Explaine the use of language in the handwashing scene in Macbeth.

Expert Answers info

Jason Lulos eNotes educator | Certified Educator

calendarEducator since 2009

write3,296 answers

starTop subjects are Literature, Social Sciences, and Science

In Act V, Scene 1, Lady Macbeth has become delusional and consumed with guilt. This scene echoes Act II, Scene 2 when she was literally washing Duncan's blood off her hands. By this point (Act V, Scene 1), she is vacillating between fear and guilt. She still tries to convince herself that no one knows their crime, but simply cannot erase the guilt from mind.

                                                  What need we

Fear who knows it, when none can call our power

to account?—Yet who would have thought the old

man had so much blood in him?

Lady Macbeth is reliving the moments after Duncan’s murder. She keeps using that language of cleaning her hands, washing away the guilt and the memory. She even relives the moments after Duncan's murder and Macbeth’s immediate fear and guilt following the murder when a knock at the gate startled him (“this starting”).

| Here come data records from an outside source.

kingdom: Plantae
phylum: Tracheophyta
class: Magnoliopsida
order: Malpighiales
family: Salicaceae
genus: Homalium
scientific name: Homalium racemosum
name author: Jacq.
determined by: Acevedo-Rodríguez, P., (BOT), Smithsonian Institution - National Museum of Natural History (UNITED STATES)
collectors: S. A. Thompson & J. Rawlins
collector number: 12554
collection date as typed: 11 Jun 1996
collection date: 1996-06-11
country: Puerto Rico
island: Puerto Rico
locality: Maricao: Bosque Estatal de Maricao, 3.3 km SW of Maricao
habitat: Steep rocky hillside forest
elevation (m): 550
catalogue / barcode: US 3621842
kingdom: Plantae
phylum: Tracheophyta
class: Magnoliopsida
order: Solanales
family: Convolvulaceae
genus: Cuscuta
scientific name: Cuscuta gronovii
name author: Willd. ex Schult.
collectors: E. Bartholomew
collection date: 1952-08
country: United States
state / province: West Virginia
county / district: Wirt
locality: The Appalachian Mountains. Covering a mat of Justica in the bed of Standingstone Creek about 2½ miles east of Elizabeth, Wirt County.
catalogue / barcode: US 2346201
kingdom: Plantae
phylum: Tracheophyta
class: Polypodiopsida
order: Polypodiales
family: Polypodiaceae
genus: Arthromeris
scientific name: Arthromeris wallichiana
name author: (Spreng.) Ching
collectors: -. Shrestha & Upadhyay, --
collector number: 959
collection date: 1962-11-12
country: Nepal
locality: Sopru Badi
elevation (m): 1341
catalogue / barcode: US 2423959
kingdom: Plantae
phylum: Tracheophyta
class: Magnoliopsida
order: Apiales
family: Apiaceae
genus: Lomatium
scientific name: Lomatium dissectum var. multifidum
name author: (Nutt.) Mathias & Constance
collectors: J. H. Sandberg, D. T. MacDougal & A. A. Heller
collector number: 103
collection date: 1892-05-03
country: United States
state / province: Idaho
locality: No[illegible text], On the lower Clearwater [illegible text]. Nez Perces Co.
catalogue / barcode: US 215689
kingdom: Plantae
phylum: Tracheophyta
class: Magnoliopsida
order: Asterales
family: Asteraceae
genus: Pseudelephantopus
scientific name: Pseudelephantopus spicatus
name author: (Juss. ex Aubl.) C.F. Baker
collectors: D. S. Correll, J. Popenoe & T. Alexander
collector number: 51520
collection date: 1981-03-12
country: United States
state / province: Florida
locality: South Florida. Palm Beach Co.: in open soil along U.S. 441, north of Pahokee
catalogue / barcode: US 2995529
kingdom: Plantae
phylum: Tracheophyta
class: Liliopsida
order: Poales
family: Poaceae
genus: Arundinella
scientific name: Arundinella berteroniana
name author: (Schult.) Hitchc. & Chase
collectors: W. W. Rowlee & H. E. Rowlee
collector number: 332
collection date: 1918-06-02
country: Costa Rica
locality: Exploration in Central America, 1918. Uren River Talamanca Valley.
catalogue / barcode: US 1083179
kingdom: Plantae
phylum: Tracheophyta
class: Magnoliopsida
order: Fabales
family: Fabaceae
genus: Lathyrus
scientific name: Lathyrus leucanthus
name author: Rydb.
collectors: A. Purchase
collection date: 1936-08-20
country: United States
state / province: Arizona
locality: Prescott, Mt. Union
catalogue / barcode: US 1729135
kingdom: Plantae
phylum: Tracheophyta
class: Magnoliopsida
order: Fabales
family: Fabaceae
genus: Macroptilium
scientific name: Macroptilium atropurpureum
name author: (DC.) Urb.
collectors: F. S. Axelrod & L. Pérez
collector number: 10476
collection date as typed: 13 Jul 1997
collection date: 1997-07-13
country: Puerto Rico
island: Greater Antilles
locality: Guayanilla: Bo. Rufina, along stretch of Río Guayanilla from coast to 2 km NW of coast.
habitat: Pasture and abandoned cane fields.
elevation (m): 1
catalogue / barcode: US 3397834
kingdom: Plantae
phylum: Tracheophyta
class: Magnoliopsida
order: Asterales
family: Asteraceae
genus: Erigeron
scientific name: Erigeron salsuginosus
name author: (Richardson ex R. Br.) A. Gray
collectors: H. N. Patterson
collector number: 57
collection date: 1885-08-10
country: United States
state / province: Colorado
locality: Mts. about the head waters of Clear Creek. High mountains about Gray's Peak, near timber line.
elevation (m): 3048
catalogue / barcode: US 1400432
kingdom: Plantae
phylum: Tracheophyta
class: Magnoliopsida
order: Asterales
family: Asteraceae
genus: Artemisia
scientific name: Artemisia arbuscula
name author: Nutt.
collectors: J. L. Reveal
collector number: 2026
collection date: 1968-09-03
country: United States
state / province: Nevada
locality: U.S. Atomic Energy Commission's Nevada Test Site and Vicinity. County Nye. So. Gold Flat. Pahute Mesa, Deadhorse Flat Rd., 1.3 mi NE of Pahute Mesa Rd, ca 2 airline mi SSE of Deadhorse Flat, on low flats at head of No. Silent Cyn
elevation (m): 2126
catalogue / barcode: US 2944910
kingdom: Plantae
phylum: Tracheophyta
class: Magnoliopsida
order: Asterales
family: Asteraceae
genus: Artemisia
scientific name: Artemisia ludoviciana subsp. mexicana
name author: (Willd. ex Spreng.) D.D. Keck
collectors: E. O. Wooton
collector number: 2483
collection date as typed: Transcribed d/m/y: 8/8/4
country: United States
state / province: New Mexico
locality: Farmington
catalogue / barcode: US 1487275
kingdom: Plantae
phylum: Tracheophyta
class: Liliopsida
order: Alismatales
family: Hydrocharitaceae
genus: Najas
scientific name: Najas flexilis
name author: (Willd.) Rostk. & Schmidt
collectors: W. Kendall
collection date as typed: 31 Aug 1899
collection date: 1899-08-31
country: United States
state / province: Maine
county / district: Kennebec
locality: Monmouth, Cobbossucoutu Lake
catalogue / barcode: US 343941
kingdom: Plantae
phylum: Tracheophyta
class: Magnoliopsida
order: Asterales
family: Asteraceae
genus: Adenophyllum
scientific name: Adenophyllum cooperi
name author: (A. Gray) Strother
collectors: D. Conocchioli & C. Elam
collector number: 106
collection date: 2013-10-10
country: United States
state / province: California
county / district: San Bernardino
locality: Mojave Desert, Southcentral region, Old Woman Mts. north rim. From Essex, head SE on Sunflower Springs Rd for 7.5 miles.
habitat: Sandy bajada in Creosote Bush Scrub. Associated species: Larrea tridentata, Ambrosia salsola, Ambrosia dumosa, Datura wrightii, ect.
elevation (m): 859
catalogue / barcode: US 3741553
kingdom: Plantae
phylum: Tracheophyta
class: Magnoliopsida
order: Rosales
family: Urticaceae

What, will these hands ne’er be clean?—No more o’

that, my lord, no more o’ that: you mar all with

this starting.

She is telling Macbeth (who is not there) to stop looking so guilty because it looks suspicious. She even imagines the smell of the blood in Act V, Scene 1. She can’t escape it. The language of washing hands is material and spiritual. Lady Macbeth wants to get rid of any evidence or behavioral appearance of guilt. She also is trying to erase the memory which will erase the guilt and the mental images/delusions. It is an attempt at physical, psychological and spiritual cleansing.